先日に海から持ち帰った小魚の一部を水槽の魚へと与え、その後の経過を観察していた。

想いの通り、水槽の魚は摂食した小魚と同様の特徴を体に現すに至った。
驚くには与えた部位には除かれていた、小魚の持つ鰭を再現しようとしていた事だ。

おそらく、この水槽の魚は摂食した生物から生体情報のようなものを読み取り、
ある程度任意的に性質を再現している。


しかし、その鰭の形が、今他に持っている他種生物の外的特徴とくらべ未発達なのは
小魚の摂食量が僅かであった為、情報が不足しているという事なのだろうか。

また、その鰭が再現されるにあたり、先についていた蛸のような──
おそらくはオクトパス男爵の物と見られる触腕が徐々に退行し始めていることを確認している。
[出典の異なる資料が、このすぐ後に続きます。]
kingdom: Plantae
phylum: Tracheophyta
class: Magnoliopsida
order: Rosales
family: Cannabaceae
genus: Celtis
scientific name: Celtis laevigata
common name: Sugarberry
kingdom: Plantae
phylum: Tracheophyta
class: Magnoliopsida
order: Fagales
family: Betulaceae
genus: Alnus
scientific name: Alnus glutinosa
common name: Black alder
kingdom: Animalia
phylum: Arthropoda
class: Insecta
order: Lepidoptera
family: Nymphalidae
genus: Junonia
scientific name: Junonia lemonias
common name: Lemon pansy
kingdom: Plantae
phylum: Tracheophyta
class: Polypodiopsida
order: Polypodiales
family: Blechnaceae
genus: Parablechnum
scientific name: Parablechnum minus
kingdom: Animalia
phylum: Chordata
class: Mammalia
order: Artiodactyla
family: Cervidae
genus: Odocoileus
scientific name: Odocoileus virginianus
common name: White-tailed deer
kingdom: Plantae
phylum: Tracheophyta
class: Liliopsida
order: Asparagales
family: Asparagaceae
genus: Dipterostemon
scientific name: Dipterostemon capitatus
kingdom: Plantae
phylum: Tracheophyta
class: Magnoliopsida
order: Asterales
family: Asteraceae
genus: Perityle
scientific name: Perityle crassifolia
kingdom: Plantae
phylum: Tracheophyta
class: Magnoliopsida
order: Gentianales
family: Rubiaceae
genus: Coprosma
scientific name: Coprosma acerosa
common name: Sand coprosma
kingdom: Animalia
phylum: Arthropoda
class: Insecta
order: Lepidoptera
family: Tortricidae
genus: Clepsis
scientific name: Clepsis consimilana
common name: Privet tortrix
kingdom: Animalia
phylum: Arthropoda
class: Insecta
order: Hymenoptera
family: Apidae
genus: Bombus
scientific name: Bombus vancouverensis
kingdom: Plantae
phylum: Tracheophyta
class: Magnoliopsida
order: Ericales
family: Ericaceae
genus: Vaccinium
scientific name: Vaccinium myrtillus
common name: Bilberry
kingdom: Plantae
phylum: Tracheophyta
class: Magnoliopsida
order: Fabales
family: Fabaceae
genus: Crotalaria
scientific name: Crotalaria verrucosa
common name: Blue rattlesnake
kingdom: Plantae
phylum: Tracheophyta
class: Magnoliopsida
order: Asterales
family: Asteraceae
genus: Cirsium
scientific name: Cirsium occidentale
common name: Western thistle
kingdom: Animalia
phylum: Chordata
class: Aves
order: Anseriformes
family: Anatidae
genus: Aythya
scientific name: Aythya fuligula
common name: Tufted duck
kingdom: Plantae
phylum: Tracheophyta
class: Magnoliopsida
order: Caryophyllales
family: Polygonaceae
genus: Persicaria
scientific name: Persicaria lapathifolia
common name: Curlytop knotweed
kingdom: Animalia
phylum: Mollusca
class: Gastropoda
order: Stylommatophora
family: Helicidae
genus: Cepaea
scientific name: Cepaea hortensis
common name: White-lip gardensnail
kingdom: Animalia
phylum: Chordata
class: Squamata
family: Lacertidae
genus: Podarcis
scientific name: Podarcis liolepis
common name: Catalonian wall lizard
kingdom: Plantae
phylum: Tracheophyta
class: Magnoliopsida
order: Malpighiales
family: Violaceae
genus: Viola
それは通常、生物が代謝により体組織を再構築し続けるのと同じように
体組織を新しい物へと入れ替えようとしているのだろう。



この水槽の魚は未開とされるこの海の生物なのだろうかとよぎるが
きっと、そうではないことをどこか確信じみて感じていた。

思い返すのは夜の海、故郷の古い言葉の一連と黒真珠。
ヤグヤグの妻、シスカが最後に行った儀と同じ、願いの捧げ。


それへの答えが、この魚──彼女──であり
自身は彼女を自ら呼び求めたのであろう、と深くに思う。



やがて、作業台に背を向け徐に水槽の側へと再び歩み寄る。
台の上にともされたランプのみの薄明かりの部屋で、そうっと水槽にかけられた遮光布を外した。


水槽の中へ揺蕩う姿に最も目を引き見える特徴。
それはおそらくシーバンシーと──あるいはそのものを口にしたのかも知れない。


まるで少女の様な上体と顔立ちに模るその容体は、未発達だが、確かに
人の形を取ろうとしている。



──それなら、彼女が必要とするのは。




yagu1-2.png
ヤグヤグ
「……ああ。少し待っていてくれ……。」

瞳は柔らかく笑みを作り、水槽の中を見つめていた。